Uzaktan Vazelon Manastırı

Bazı yolculuklarda yol kenarında gördüğüm bir tabela ilgimi çeker. İsmi, orası hakkında duyduklarım ya da sadece bir merak o yola girme isteği uyandırır içimde. Hatta birkaç sefer hiç hesapta yokken yolumdan sapmışlığım da vardır. Kıyıda köşede kalan bu yerler bazen hoş sürprizler sunabilir ziyaretçilerine.

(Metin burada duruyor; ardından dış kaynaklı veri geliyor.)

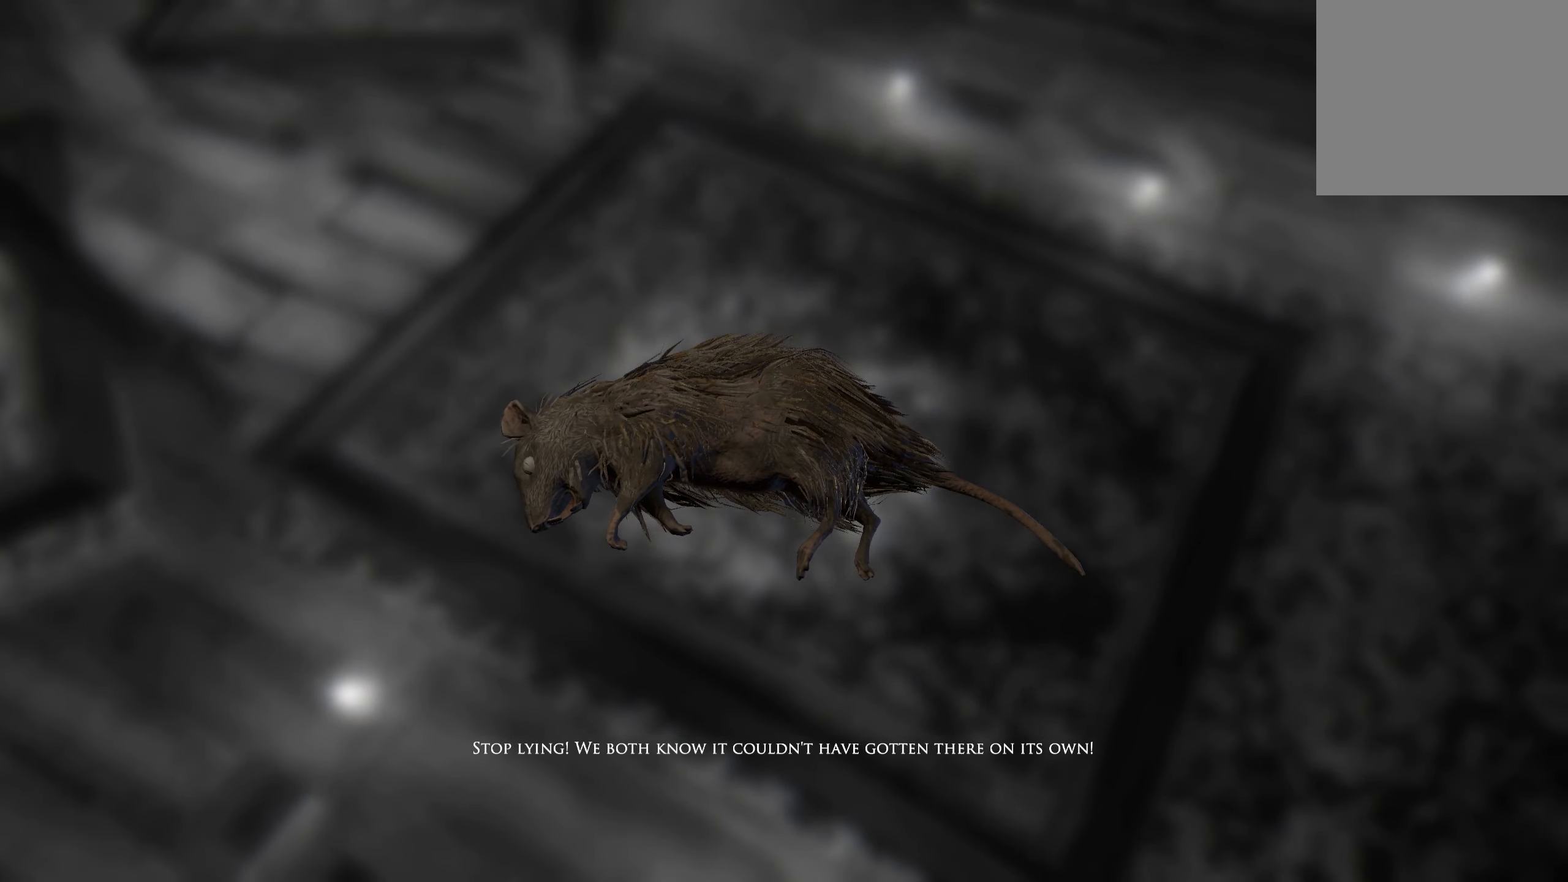
{"buttons": [], "left_stick": "right", "right_stick": "center", "events": [[66, "left_stick", "right"]]}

Popüler yerleri gezme telaşında olan insanlar uğramadığı için sakindirler, çevrede yaşayanlar bu sakinliğin tadına vararak gülümserler ziyaretçilerine, yürekten 'hoş geldin' derler. Doğaya gereksizce müdahele edilmemiştir buralarda, dolayısıyla her şey sanki en baştan beri aynıymış, yeri bile değişmemiş duygusunu yaşatır. Bütün bunları yaşamayabilirsiniz belki, ama olsun, bir yol varsa muhakkak gidilmeye değer.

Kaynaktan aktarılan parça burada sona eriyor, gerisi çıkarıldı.